New network head Jeff Zucker brought on several high-profile folks in the last month (and saw several who didn’t fit in to the new regime hit the road yesterday), and he’s wasted no time in making it clear what he wants to do. The Bleacher Report isn’t his doing, but it seems to fit in well. The site been controversial among sports fans: on the one hand, vocal fans hate the idea of the site’s largely crowdsourced content replacing the expertise of career journalists; on the other, ComScore puts BleacherReport.com at 11.45 million uniques for the month of December, up from 10.6 million in July, just before the acquisition, and up 24 percent year-on-year. CNN probably doesn’t want to argue with that kind of reach and growth right now. 

“SI just had a different mindset at the time,” said Levy. “Their mindset was really on more long, story-focused articles, in-depth investigations, and really tying back to the magazine; we’re really more about short video content, highlights, fan relationships, and [Bleacher Report app] TeamStream.” Levy said he didn’t want to compare selling the one to the other, but he said he figured everyone involved was happy with the change. “The philosophies were sort of different, which is why Bleacher Report had much better ideas and directions based on where Turner wanted to go in that space.” 

The pre-Bowl special is sold out, as is the whole Super Bowl weekend, Levy said. The special will include contributions from Howie Long and Cris Collinsworth, footage featuring Troy “Trombone Shorty” Andrews, and an interview with a 9-year-old pee-wee football player who’s made a splash on YouTube. SI is still CNN’s corporate sibling, technically, but it looks like their sole contribution will be swimsuit model Demaris Lewis co-hosting a fan’s guide to the Big Easy. 

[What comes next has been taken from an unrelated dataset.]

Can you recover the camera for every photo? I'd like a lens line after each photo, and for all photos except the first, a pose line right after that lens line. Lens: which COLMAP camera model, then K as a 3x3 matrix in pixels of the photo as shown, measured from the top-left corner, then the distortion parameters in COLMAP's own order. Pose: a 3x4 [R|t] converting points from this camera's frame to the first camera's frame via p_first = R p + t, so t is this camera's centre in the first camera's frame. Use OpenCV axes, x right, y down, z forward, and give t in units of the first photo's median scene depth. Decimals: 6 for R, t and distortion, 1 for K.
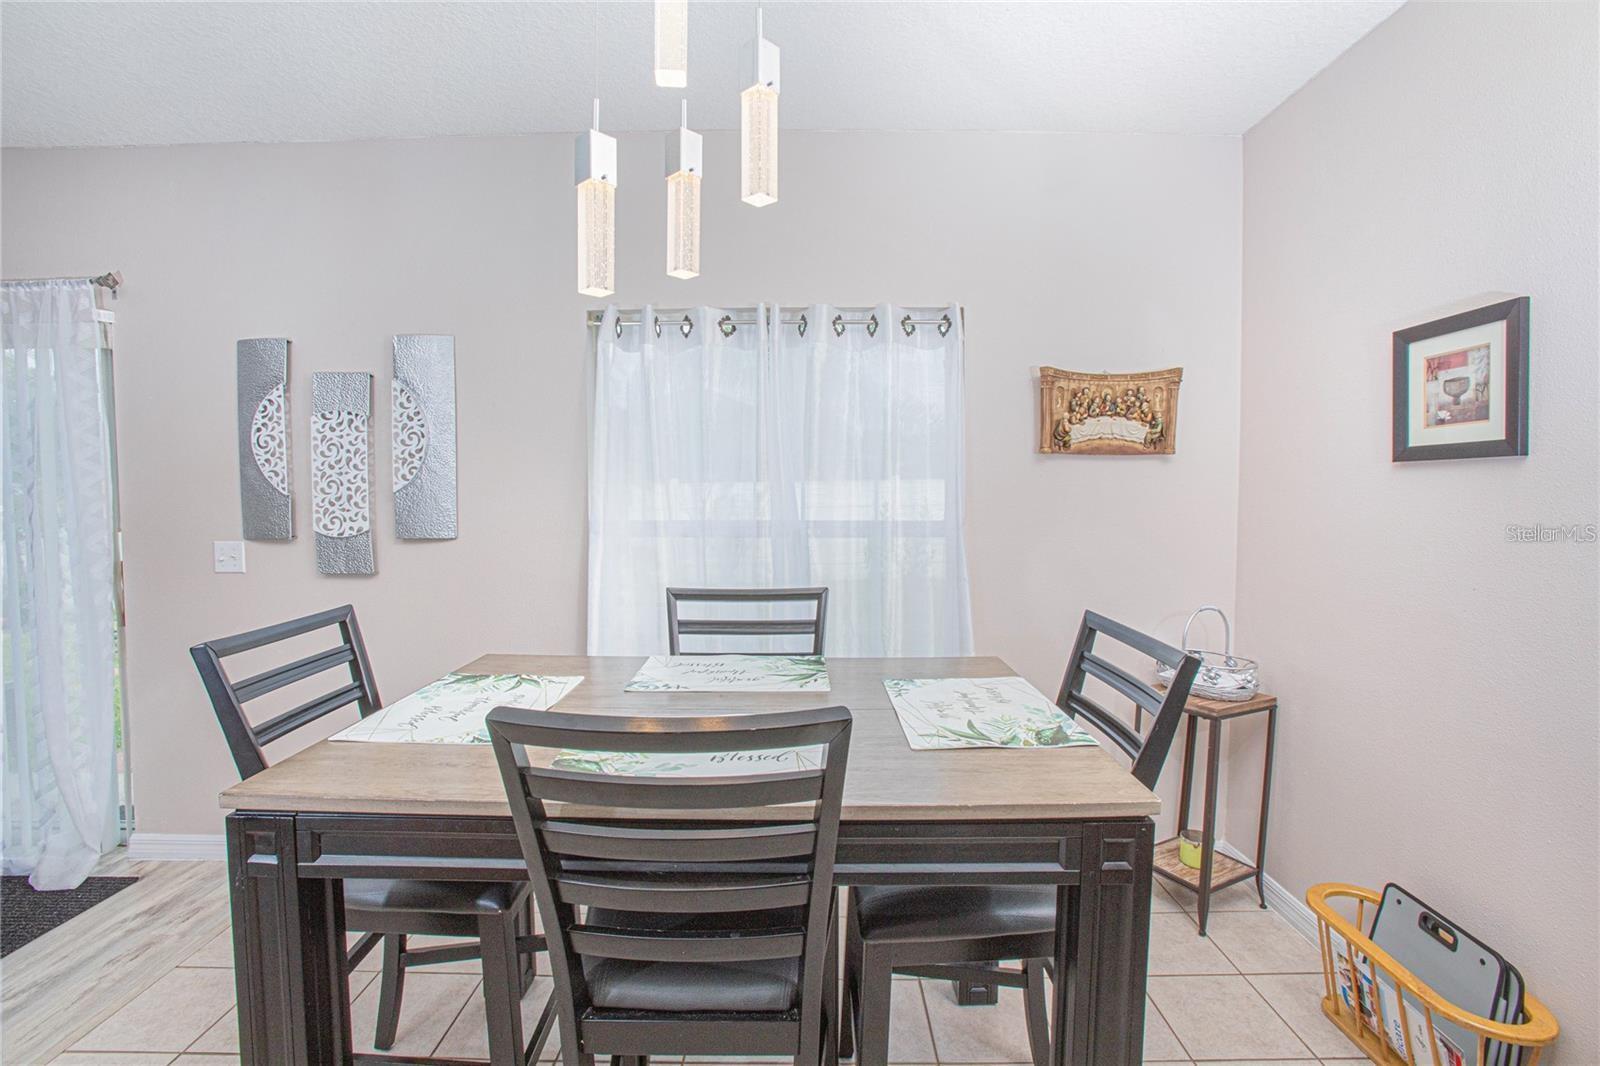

But will there be friction between a news outfit like CNN that has long regarded itself as the last bastion of hard journalism on cable, and a group like Bleacher Report that invents the rules as it goes along? “I think we can live in both worlds pretty easily,” said Levy, citing some of the established sportswriters the site has hired to boost its cred. “There’s not a real standard answer; I think Bleacher Report has fans and reporters and editorial guidelines just like everybody else has. Who will actually do the reporting? To be determined. But I challenge people to question their preconceptions.”